BEGIN
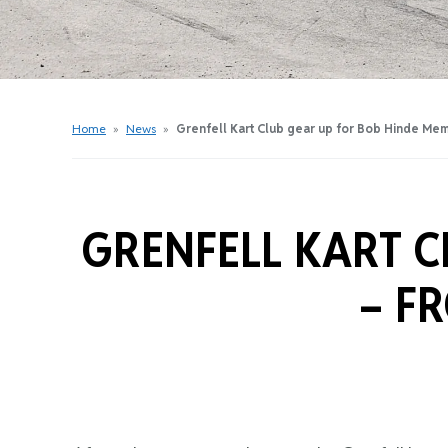
Get Started Videos
Get Started Booklet
Junior Sprockets Program
Apply For A Licence
Home
»
News
»
Grenfell Kart Club gear up for Bob Hinde Mem
Find Your Club
GRENFELL KART C
–
FR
END
- **ACTION ITEM**: Could you copy out the text of every item above word for word, keeping each line as it appears and leaving out the pictures?

- **ANSWER TO THIS PROBLEM**:
Get Started Videos
Get Started Booklet
Junior Sprockets Program
Apply For A Licence
Home
»
News
»
Grenfell Kart Club gear up for Bob Hinde Mem
Find Your Club
GRENFELL KART C
–
FR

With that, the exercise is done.